Выбрать главу

Герои маминых песен-историй большей частью кончали плохо. Так, в одной из них бедный, но благородный юноша полюбил девушку из богатой усадьбы. Ее родители отчаянно противились тому, чтобы влюбленные соединились. Девушка, рыдая, умоляла их, упрашивала, грозя наложить на себя руки, но родичи продолжали стоять на своем. Юноша, видя такое, решил пойти по свету, чтобы добыть славу и богатство. Когда он, в блеске славы и сверкании мундира, возвратился к любимой, было уже поздно. Девушка исполнила свою угрозу, и ему ничего не оставалось, как отправиться на ее могилу.

…Что мне слава, жизнь к чему мне, коли нет моей любимой!.. —

воскликнул он и, чтобы доказать свою безутешность,

саблю вынимает, в свою грудь вонзает!..

Вот так печально закончилась история двух влюбленных.

Во всех маминых песнях любовь была до гроба. Такой же была и ненависть.

Родители девушки прокляли настырного офицера. В наказание их усадьба сгорела дотла, и они пошли по миру.

Любовные трагедии не слишком интересовали меня. Но мне нравились мелодии, задушевные и простые, и я мурлыкал их вместе с мамой.

Намного интереснее были «криминальные» истории с их изменами, подлостью, отвагой, коварством и убийствами. Особенно хороша была история про красавицу Юлиану.

Как-то Юлиана стирала в Дунае платок, и ее заприметили четыре господина, которые тут же предложили ей уехать вместе с ними.

Девица Юлиана была не прочь, однако ответила господам по существу:

…с вами рада б я удрать, да братца некуда девать!..

Но девица Юлиана была уж очень хороша собой, и господа поспешили дать ей такой совет:

…братца можешь ты убить, страшным ядом отравить…

Девица Юлиана ничего против не имела. Ее скорее беспокоило, как бы это дело половчее обстряпать. Господа с готовностью шепнули:

…ты в зелен лес ступай, змею в кустах поймай, изжарь-свари в печи и братца накорми…

Братец же, хоть был еще ребенком, почему-то встревожился, и приготовленное блюдо показалось ему подозрительным. Сидя за столом, он справляется у сестры:

…ну какая ж это рыба? Ни хвоста, ни головы!..

Но сестрице до того хотелось отправиться в путешествие, что она сказала, будто хвостик съела сама, а голову выкинула. И братец, поверив, приступает к трапезе.
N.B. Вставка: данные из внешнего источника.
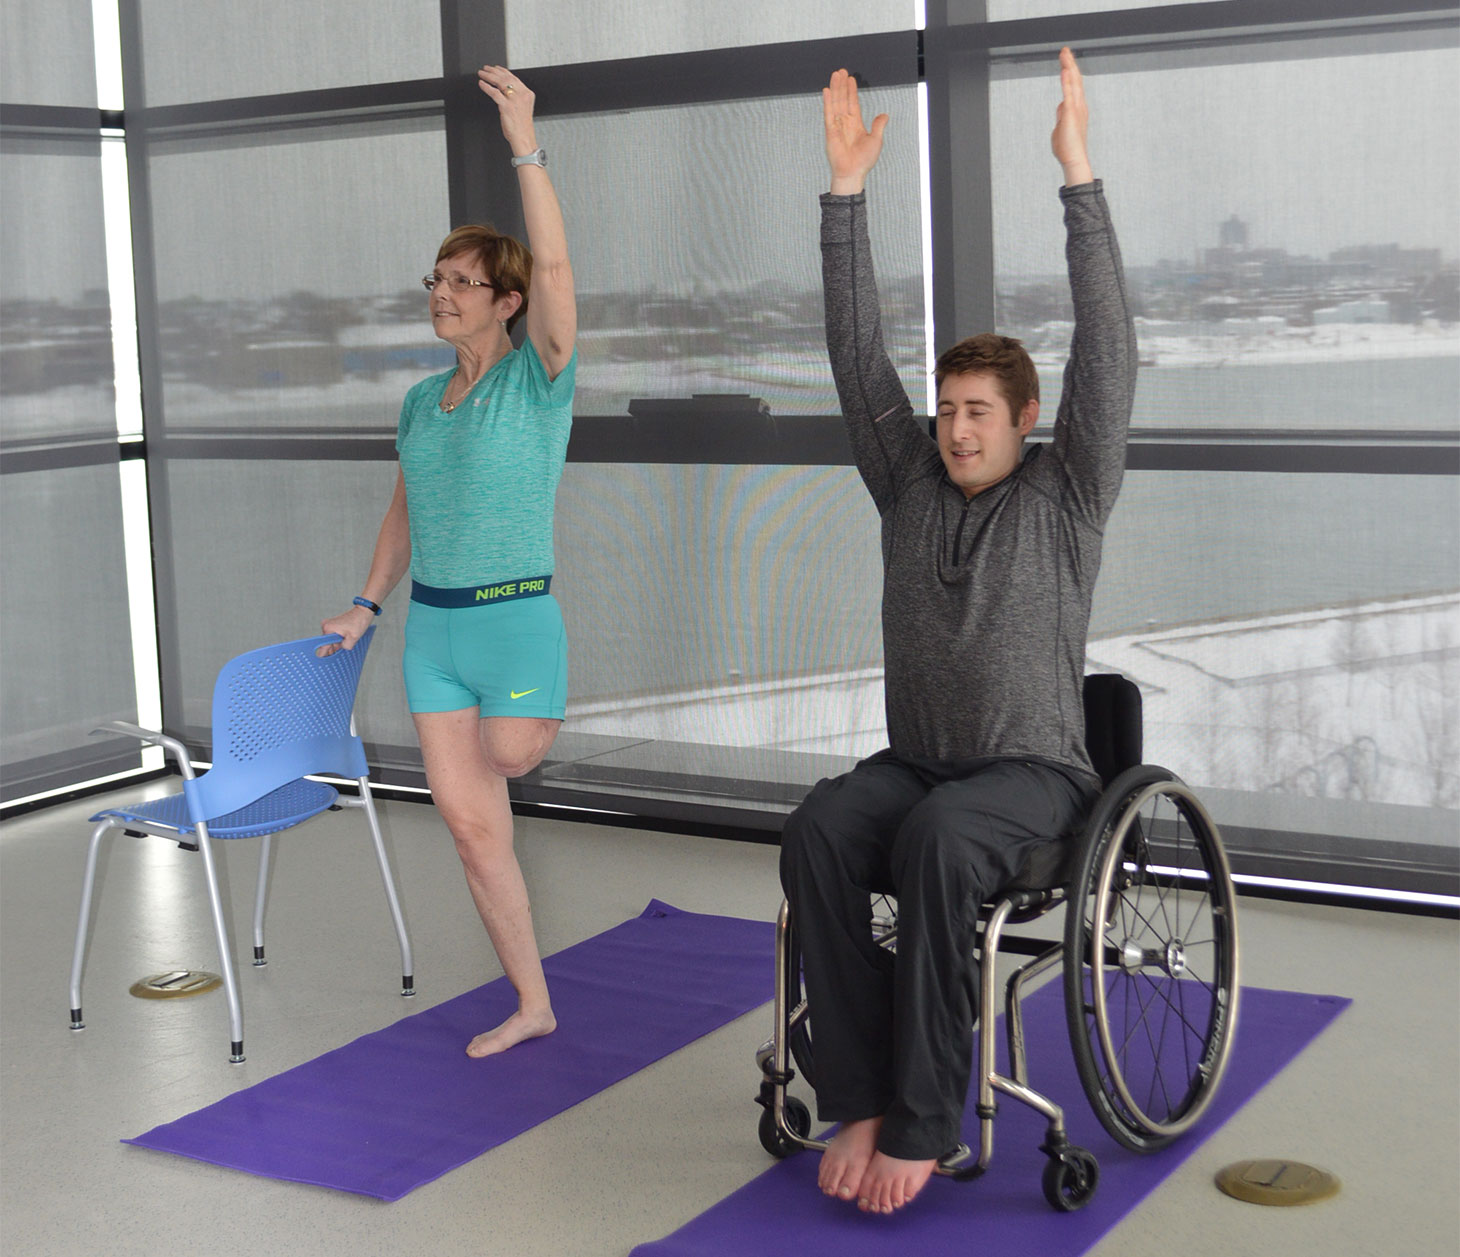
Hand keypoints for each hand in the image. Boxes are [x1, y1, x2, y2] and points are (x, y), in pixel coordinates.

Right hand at [317, 605, 373, 656]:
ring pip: (331, 641)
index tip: (323, 663)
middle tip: (336, 660)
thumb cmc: (359, 622)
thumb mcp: (353, 638)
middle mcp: (326, 626)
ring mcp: (329, 625)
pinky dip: (338, 641)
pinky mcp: (333, 625)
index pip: (323, 646)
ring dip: (336, 646)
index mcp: (328, 629)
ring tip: (343, 649)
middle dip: (332, 651)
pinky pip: (333, 637)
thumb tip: (341, 649)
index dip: (324, 656)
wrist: (363, 612)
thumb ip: (345, 647)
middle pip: (326, 644)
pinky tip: (343, 644)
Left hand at [478, 65, 536, 154]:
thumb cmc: (522, 127)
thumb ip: (515, 98)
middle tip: (485, 69)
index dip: (503, 71)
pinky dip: (486, 87)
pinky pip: (494, 93)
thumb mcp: (523, 108)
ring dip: (488, 76)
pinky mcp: (506, 106)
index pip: (514, 77)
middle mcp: (522, 95)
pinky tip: (481, 84)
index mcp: (527, 94)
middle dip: (493, 71)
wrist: (524, 139)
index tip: (495, 68)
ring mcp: (514, 100)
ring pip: (500, 82)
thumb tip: (503, 90)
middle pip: (506, 78)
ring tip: (481, 74)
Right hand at [823, 68, 887, 195]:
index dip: (852, 91)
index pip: (853, 103)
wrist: (853, 173)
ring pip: (836, 102)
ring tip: (835, 74)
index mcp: (855, 124)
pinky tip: (827, 90)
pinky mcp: (830, 131)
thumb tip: (884, 115)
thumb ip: (878, 125)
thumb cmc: (864, 161)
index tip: (851, 79)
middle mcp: (845, 123)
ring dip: (835, 88)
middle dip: (842, 85)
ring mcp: (837, 126)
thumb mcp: (876, 140)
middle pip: (843, 99)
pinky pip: (828, 113)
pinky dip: (828, 101)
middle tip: (841, 71)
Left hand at [1051, 47, 1091, 186]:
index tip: (1065, 60)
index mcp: (1077, 108)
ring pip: (1073, 82)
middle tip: (1065, 50)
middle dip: (1069, 63)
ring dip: (1068, 67)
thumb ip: (1061, 115)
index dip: (1069, 72)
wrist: (1073, 159)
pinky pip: (1068, 94)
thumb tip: (1061, 106)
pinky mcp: (1071, 113)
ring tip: (1064, 54)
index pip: (1073, 85)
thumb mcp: (1061, 127)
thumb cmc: (1067, 147)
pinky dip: (1066, 82)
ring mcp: (1076, 108)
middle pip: (1074, 79)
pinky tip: (1064, 70)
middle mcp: (1079, 105)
Змеиный яд действует на него как-то странно:

…проглотил один кусок и взялся за правый бок, а как съел второй кусок, то взялся за левый бок, после третьего куска не смог он сделать ни глотка.

Когда ему стало совсем худо, он попросил коварную Юлиану:

…беги постельку мне стелить, на свете мне недолго жить…

Эта песня всегда доводила меня до слез. Я очень сожалел, что на этом дело кончается. Братец прощается с жизнью, а преступная сестра остается безнаказанной. Я поклялся себе, что бы ни случилось, никогда не поступать так со своим маленьким братцем и клятву, как видите, не нарушаю по сей день.

Мама пела всегда и везде. Так, в разгар сенокоса, когда кончались дрова, я брался за тачку, а мама закидывала за спину корзину, и мы вдвоем отправлялись в господский лес за хворостом; мама пела:

…как мило здесь в лесу, цветочки пьют росу, душа полна блаженства, ах, рай, ах, совершенство!..

Мне было бы гораздо милее лежать у реки и жарить на солнце свое мокрое от пота тело, а я вместо этого должен был собирать хворост. К потному лицу липла паутина, кусались муравьи, и дела было столько, что не оставалось ни минутки, чтобы поглядеть на белочек.

Но мама не унывала:

…в тени прохладной леса ты можешь отдохнуть, хрустальный чистый ветер, глубоко дышит грудь…

Ничего себе отдых! На обратном пути мама кряхтела под огромной вязанкой хвороста, а я толкал скрипящую тачку, накинув на шею поводья. И думал о том, что подобные песенки придумывают господа, покупающие дрова за деньги, так же как картошку и капусту. Они и понятия не имеют, что такое тяжелая тачка, которую надо тащить по растрескавшейся от жары полевой тропинке. Я мечтал, что, когда вырасту, никогда ноги моей в лесу не будет.